Establishing a Pharmaceutical Supply Chain
Overview
The need to establish a steady and receptive supply chain is critical for all pharmaceutical and biotech companies. Effective preparation, negotiation, and deployment of service agreements for all stages of pre-clinical, clinical, and commercial use requires experienced legal counsel that understand the industry-specific facets of a complex supply chain.
Industry Knowledge
Establishing leverage
In the current environment, with scarcities of supply capabilities and capacity, a primary concern in contracting for a pharmaceutical supply chain is leverage—how does a potential supplier have leverage now and how might that leverage grow over time? How does a drug developer have leverage now and how might that leverage be maintained or grow over time?
A comprehensive approach
When our lawyers start working with you, understanding the type of drug product (small, biologic, cell, or gene therapy) and the specific manufacturing process is only one part of a much larger picture.
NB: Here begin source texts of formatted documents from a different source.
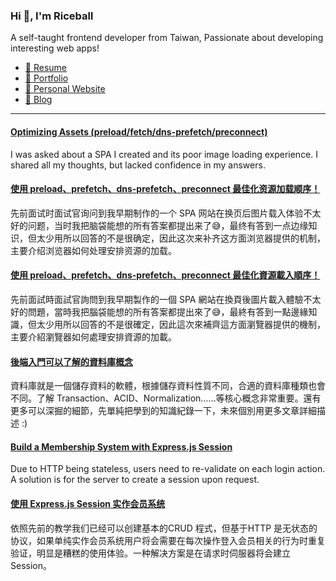 <h3 >Hi 👋, I'm Riceball</h3>
<p>A self-taught frontend developer from Taiwan, Passionate about developing interesting web apps!</p>

- [📜 Resume](https://weweweb.pages.dev/en/resume/)
- [💼 Portfolio](https://weweweb.pages.dev/en/work/)
- [🏡 Personal Website](https://weweweb.pages.dev/en/)
- [📝 Blog](https://www.webdong.dev/en/)
---

<!--START_SECTION:feed-->
#### [Optimizing Assets (preload&#x2F;fetch&#x2F;dns-prefetch&#x2F;preconnect)](https:&#x2F;&#x2F;www.webdong.dev&#x2F;en&#x2F;post&#x2F;optimizing-assets-loading-in-advance&#x2F;) 
I was asked about a SPA I created and its poor image loading experience. I shared all my thoughts, but lacked confidence in my answers.
#### [使用 preload、prefetch、dns-prefetch、preconnect 最佳化资源加载顺序！](https:&#x2F;&#x2F;www.webdong.dev&#x2F;zh-cn&#x2F;post&#x2F;optimizing-assets-loading-in-advance&#x2F;) 
先前面试时面试官询问到我早期制作的一个 SPA 网站在换页后图片载入体验不太好的问题，当时我把脑袋能想的所有答案都提出来了😅，最终有答到一点边缘知识，但太少用所以回答的不是很确定，因此这次来补齐这方面浏览器提供的机制，主要介绍浏览器如何处理安排资源的加载。
#### [使用 preload、prefetch、dns-prefetch、preconnect 最佳化資源載入順序！](https:&#x2F;&#x2F;www.webdong.dev&#x2F;zh-tw&#x2F;post&#x2F;optimizing-assets-loading-in-advance&#x2F;) 
先前面試時面試官詢問到我早期製作的一個 SPA 網站在換頁後圖片載入體驗不太好的問題，當時我把腦袋能想的所有答案都提出來了😅，最終有答到一點邊緣知識，但太少用所以回答的不是很確定，因此這次來補齊這方面瀏覽器提供的機制，主要介紹瀏覽器如何處理安排資源的加載。
#### [後端入門可以了解的資料庫概念](https:&#x2F;&#x2F;www.webdong.dev&#x2F;zh-tw&#x2F;post&#x2F;database-concepts-for-backend-beginners&#x2F;) 
資料庫就是一個儲存資料的軟體，根據儲存資料性質不同，合適的資料庫種類也會不同。了解 Transaction、ACID、Normalization……等核心概念非常重要。還有更多可以深掘的細節，先單純把學到的知識紀錄一下，未來個別用更多文章詳細描述 :)
#### [Build a Membership System with Express.js Session](https:&#x2F;&#x2F;www.webdong.dev&#x2F;en&#x2F;post&#x2F;express-session&#x2F;) 
Due to HTTP being stateless, users need to re-validate on each login action. A solution is for the server to create a session upon request.
#### [使用 Express.js Session 实作会员系统](https:&#x2F;&#x2F;www.webdong.dev&#x2F;zh-cn&#x2F;post&#x2F;express-session&#x2F;) 
依照先前的教学我们已经可以创建基本的CRUD 程式，但基于HTTP 是无状态的协议，如果单纯实作会员系统用户将会需要在每次操作登入会员相关的行为时重复验证，明显是糟糕的使用体验。一种解决方案是在请求时伺服器将会建立 Session。
<!--END_SECTION:feed-->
Our lawyers know the implications of not having comprehensive knowledge about a project, and as such they work hard to develop both a deep understanding around leverage and a strategy for negotiating optimal economic terms, risk allocation terms, and relationship management terms, based on each party’s leverage at different stages of the term of the proposed supply agreement.
We will draw on our entire team’s experience in handling supply chain contracting for hundreds of pharmaceutical products and product candidates.
We’ll talk with clients’ chemistry, manufacturing, and controls (CMC) teams about solutions we’ve seen, with similar products and/or manufacturing processes, to successfully address the challenges of maintaining portability of process, protecting and providing access to intellectual property innovations, establishing meaningful performance metrics, and ensuring scalability to commercial forecasts.
We’ll also counsel clients’ CMC teams on creative problem-solving based on our deep understanding of this space, as well as how to make pragmatic tactical decisions about agreement negotiation to achieve time and cost goals.
Our practical understanding of what works and what doesn’t in the real world is unmatched by other firms.
If you are developing your product in collaboration with a strategic partner such as Big Pharma, that strategic partner has likely imposed obligations on you designed to protect intellectual property rights, preserve confidentiality and data privacy, ensure compliance, and address liability. Typically, you will be required to pass these obligations along to your contract development and manufacturing organizations (CDMOs).
We can help you understand your obligations and can incorporate these kinds of requirements effectively into your CDMO agreements in a way that helps you meet aggressive timelines and manage your legal costs.
Our licensing lawyers have extensive experience operationalizing complex license and collaboration agreements with strategic partners in the context of supply chain contracting.
Freedom to operate
We can also help you structure, draft, and negotiate intellectual property license agreements that will give you “freedom to operate” with respect to the manufacture of your product.
Whether you need to obtain a non-exclusive license to blocking patent rights of a third party identified by your intellectual property counsel, or you only have a research license for an off-the-shelf cell line and need to obtain a license to use the cell line for clinical development and commercialization, we have the practical experience to help you efficiently and effectively obtain the rights that you need.